Extract each line of the records below and reproduce it word for word, with nothing added, dropped, or changed.

[[ Input records open ]]

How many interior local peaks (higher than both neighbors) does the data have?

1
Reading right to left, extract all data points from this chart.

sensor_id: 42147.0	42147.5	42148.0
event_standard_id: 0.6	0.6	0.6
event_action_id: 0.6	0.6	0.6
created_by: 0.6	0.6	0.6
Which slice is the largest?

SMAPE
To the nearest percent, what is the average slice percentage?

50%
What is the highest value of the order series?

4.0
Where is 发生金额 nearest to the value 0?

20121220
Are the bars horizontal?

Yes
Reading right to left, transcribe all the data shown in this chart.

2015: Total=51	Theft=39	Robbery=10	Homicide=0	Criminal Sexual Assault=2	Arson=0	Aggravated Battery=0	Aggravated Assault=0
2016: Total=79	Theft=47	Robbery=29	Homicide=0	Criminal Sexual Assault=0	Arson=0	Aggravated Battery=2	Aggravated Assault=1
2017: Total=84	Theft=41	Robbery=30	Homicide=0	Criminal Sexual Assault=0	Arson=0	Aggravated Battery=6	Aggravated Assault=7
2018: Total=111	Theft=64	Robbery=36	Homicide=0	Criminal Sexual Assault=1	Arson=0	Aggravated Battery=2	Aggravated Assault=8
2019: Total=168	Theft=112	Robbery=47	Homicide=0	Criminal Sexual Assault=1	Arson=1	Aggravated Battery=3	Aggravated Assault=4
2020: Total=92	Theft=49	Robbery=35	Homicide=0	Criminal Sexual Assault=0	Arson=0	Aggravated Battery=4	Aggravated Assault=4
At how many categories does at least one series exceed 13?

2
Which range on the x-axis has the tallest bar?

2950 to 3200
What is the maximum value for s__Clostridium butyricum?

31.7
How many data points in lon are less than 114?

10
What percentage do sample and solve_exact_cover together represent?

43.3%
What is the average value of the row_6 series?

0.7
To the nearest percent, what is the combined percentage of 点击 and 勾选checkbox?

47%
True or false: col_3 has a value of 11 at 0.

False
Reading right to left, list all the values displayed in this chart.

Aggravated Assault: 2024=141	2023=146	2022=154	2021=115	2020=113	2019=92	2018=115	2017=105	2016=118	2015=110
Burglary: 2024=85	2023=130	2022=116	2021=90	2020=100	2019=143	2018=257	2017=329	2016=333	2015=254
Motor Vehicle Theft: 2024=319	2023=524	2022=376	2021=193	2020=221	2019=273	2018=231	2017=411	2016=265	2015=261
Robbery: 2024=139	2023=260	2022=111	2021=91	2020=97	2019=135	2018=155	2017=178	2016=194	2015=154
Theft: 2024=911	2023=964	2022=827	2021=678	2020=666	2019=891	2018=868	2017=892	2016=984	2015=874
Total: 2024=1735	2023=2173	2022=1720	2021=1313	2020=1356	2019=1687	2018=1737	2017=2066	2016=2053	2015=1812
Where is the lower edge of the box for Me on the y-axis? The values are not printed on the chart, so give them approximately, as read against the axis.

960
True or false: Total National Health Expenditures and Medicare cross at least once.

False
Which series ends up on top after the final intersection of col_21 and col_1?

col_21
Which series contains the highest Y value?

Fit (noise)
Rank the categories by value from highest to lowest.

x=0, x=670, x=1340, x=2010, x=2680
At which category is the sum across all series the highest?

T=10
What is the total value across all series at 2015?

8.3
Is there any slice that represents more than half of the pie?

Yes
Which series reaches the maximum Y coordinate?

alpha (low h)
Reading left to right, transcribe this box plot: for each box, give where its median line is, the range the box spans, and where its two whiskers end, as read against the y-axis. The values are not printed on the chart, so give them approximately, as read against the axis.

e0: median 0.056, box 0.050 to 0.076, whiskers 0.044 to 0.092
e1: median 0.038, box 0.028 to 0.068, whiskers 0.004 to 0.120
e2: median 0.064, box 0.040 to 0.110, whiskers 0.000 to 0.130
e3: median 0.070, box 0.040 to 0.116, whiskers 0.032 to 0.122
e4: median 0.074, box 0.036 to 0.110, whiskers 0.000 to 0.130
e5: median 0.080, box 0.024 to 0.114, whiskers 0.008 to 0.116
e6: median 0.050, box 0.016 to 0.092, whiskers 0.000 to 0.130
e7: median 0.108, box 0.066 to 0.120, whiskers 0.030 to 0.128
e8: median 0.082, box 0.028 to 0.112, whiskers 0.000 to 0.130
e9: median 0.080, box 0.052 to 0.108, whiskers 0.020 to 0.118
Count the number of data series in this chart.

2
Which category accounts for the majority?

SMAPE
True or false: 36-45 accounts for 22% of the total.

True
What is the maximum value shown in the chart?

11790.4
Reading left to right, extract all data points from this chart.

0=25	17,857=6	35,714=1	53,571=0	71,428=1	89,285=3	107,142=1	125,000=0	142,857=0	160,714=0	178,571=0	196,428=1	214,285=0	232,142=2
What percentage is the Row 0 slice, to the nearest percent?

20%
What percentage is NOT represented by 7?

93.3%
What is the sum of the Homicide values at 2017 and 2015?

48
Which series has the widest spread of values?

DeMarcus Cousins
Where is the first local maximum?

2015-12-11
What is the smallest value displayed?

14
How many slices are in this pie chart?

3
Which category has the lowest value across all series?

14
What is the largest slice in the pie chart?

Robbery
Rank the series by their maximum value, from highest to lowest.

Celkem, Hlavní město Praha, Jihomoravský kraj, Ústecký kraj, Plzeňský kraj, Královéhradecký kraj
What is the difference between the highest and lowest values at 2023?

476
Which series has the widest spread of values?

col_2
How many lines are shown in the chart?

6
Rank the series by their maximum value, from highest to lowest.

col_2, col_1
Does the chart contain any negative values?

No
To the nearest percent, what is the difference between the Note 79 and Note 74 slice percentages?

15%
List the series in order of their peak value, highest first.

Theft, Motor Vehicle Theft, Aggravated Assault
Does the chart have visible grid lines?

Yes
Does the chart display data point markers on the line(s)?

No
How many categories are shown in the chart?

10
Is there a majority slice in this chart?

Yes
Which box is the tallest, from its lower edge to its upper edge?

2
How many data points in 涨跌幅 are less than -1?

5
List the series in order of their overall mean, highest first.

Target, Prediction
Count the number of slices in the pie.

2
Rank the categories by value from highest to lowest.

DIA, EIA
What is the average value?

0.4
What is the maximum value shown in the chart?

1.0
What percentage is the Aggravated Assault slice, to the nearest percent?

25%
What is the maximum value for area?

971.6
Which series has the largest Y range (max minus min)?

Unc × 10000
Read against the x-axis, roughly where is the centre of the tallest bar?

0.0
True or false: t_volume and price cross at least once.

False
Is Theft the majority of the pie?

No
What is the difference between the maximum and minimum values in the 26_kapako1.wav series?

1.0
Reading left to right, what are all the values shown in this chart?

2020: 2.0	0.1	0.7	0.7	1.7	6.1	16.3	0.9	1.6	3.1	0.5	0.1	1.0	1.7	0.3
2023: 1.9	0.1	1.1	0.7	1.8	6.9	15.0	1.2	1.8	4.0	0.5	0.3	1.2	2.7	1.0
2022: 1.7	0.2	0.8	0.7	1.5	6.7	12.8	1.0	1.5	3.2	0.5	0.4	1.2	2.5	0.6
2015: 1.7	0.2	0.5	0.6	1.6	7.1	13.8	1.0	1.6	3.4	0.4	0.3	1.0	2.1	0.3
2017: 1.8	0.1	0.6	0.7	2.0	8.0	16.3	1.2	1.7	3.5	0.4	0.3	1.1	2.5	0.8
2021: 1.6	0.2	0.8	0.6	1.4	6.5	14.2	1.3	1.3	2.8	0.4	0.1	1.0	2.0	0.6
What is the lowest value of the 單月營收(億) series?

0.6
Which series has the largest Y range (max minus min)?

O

[[ Input records closed ]]

▶ _Reply to the task_:
How many interior local peaks (higher than both neighbors) does the data have?

1
Reading right to left, extract all data points from this chart.

sensor_id: 42147.0	42147.5	42148.0
event_standard_id: 0.6	0.6	0.6
event_action_id: 0.6	0.6	0.6
created_by: 0.6	0.6	0.6
Which slice is the largest?

SMAPE
To the nearest percent, what is the average slice percentage?

50%
What is the highest value of the order series?

4.0
Where is 发生金额 nearest to the value 0?

20121220
Are the bars horizontal?

Yes
Reading right to left, transcribe all the data shown in this chart.

2015: Total=51	Theft=39	Robbery=10	Homicide=0	Criminal Sexual Assault=2	Arson=0	Aggravated Battery=0	Aggravated Assault=0
2016: Total=79	Theft=47	Robbery=29	Homicide=0	Criminal Sexual Assault=0	Arson=0	Aggravated Battery=2	Aggravated Assault=1
2017: Total=84	Theft=41	Robbery=30	Homicide=0	Criminal Sexual Assault=0	Arson=0	Aggravated Battery=6	Aggravated Assault=7
2018: Total=111	Theft=64	Robbery=36	Homicide=0	Criminal Sexual Assault=1	Arson=0	Aggravated Battery=2	Aggravated Assault=8
2019: Total=168	Theft=112	Robbery=47	Homicide=0	Criminal Sexual Assault=1	Arson=1	Aggravated Battery=3	Aggravated Assault=4
2020: Total=92	Theft=49	Robbery=35	Homicide=0	Criminal Sexual Assault=0	Arson=0	Aggravated Battery=4	Aggravated Assault=4
At how many categories does at least one series exceed 13?

2
Which range on the x-axis has the tallest bar?

2950 to 3200
What is the maximum value for s__Clostridium butyricum?

31.7
How many data points in lon are less than 114?

10
What percentage do sample and solve_exact_cover together represent?

43.3%
What is the average value of the row_6 series?

0.7
To the nearest percent, what is the combined percentage of 点击 and 勾选checkbox?

47%
True or false: col_3 has a value of 11 at 0.

False
Reading right to left, list all the values displayed in this chart.

Aggravated Assault: 2024=141	2023=146	2022=154	2021=115	2020=113	2019=92	2018=115	2017=105	2016=118	2015=110
Burglary: 2024=85	2023=130	2022=116	2021=90	2020=100	2019=143	2018=257	2017=329	2016=333	2015=254
Motor Vehicle Theft: 2024=319	2023=524	2022=376	2021=193	2020=221	2019=273	2018=231	2017=411	2016=265	2015=261
Robbery: 2024=139	2023=260	2022=111	2021=91	2020=97	2019=135	2018=155	2017=178	2016=194	2015=154
Theft: 2024=911	2023=964	2022=827	2021=678	2020=666	2019=891	2018=868	2017=892	2016=984	2015=874
Total: 2024=1735	2023=2173	2022=1720	2021=1313	2020=1356	2019=1687	2018=1737	2017=2066	2016=2053	2015=1812
Where is the lower edge of the box for Me on the y-axis? The values are not printed on the chart, so give them approximately, as read against the axis.

960
True or false: Total National Health Expenditures and Medicare cross at least once.

False
Which series ends up on top after the final intersection of col_21 and col_1?

col_21
Which series contains the highest Y value?

Fit (noise)
Rank the categories by value from highest to lowest.

x=0, x=670, x=1340, x=2010, x=2680
At which category is the sum across all series the highest?

T=10
What is the total value across all series at 2015?

8.3
Is there any slice that represents more than half of the pie?

Yes
Which series reaches the maximum Y coordinate?

alpha (low h)
Reading left to right, transcribe this box plot: for each box, give where its median line is, the range the box spans, and where its two whiskers end, as read against the y-axis. The values are not printed on the chart, so give them approximately, as read against the axis.

e0: median 0.056, box 0.050 to 0.076, whiskers 0.044 to 0.092
e1: median 0.038, box 0.028 to 0.068, whiskers 0.004 to 0.120
e2: median 0.064, box 0.040 to 0.110, whiskers 0.000 to 0.130
e3: median 0.070, box 0.040 to 0.116, whiskers 0.032 to 0.122
e4: median 0.074, box 0.036 to 0.110, whiskers 0.000 to 0.130
e5: median 0.080, box 0.024 to 0.114, whiskers 0.008 to 0.116
e6: median 0.050, box 0.016 to 0.092, whiskers 0.000 to 0.130
e7: median 0.108, box 0.066 to 0.120, whiskers 0.030 to 0.128
e8: median 0.082, box 0.028 to 0.112, whiskers 0.000 to 0.130
e9: median 0.080, box 0.052 to 0.108, whiskers 0.020 to 0.118
Count the number of data series in this chart.

2
Which category accounts for the majority?

SMAPE
True or false: 36-45 accounts for 22% of the total.

True
What is the maximum value shown in the chart?

11790.4
Reading left to right, extract all data points from this chart.

0=25	17,857=6	35,714=1	53,571=0	71,428=1	89,285=3	107,142=1	125,000=0	142,857=0	160,714=0	178,571=0	196,428=1	214,285=0	232,142=2
What percentage is the Row 0 slice, to the nearest percent?

20%
What percentage is NOT represented by 7?

93.3%
What is the sum of the Homicide values at 2017 and 2015?

48
Which series has the widest spread of values?

DeMarcus Cousins
Where is the first local maximum?

2015-12-11
What is the smallest value displayed?

14
How many slices are in this pie chart?

3
Which category has the lowest value across all series?

14
What is the largest slice in the pie chart?

Robbery
Rank the series by their maximum value, from highest to lowest.

Celkem, Hlavní město Praha, Jihomoravský kraj, Ústecký kraj, Plzeňský kraj, Královéhradecký kraj
What is the difference between the highest and lowest values at 2023?

476
Which series has the widest spread of values?

col_2
How many lines are shown in the chart?

6
Rank the series by their maximum value, from highest to lowest.

col_2, col_1
Does the chart contain any negative values?

No
To the nearest percent, what is the difference between the Note 79 and Note 74 slice percentages?

15%
List the series in order of their peak value, highest first.

Theft, Motor Vehicle Theft, Aggravated Assault
Does the chart have visible grid lines?

Yes
Does the chart display data point markers on the line(s)?

No
How many categories are shown in the chart?

10
Is there a majority slice in this chart?

Yes
Which box is the tallest, from its lower edge to its upper edge?

2
How many data points in 涨跌幅 are less than -1?

5
List the series in order of their overall mean, highest first.

Target, Prediction
Count the number of slices in the pie.

2
Rank the categories by value from highest to lowest.

DIA, EIA
What is the average value?

0.4
What is the maximum value shown in the chart?

1.0
What percentage is the Aggravated Assault slice, to the nearest percent?

25%
What is the maximum value for area?

971.6
Which series has the largest Y range (max minus min)?

Unc × 10000
Read against the x-axis, roughly where is the centre of the tallest bar?

0.0
True or false: t_volume and price cross at least once.

False
Is Theft the majority of the pie?

No
What is the difference between the maximum and minimum values in the 26_kapako1.wav series?

1.0
Reading left to right, what are all the values shown in this chart?

2020: 2.0	0.1	0.7	0.7	1.7	6.1	16.3	0.9	1.6	3.1	0.5	0.1	1.0	1.7	0.3
2023: 1.9	0.1	1.1	0.7	1.8	6.9	15.0	1.2	1.8	4.0	0.5	0.3	1.2	2.7	1.0
2022: 1.7	0.2	0.8	0.7	1.5	6.7	12.8	1.0	1.5	3.2	0.5	0.4	1.2	2.5	0.6
2015: 1.7	0.2	0.5	0.6	1.6	7.1	13.8	1.0	1.6	3.4	0.4	0.3	1.0	2.1	0.3
2017: 1.8	0.1	0.6	0.7	2.0	8.0	16.3	1.2	1.7	3.5	0.4	0.3	1.1	2.5	0.8
2021: 1.6	0.2	0.8	0.6	1.4	6.5	14.2	1.3	1.3	2.8	0.4	0.1	1.0	2.0	0.6
What is the lowest value of the 單月營收(億) series?

0.6
Which series has the largest Y range (max minus min)?

O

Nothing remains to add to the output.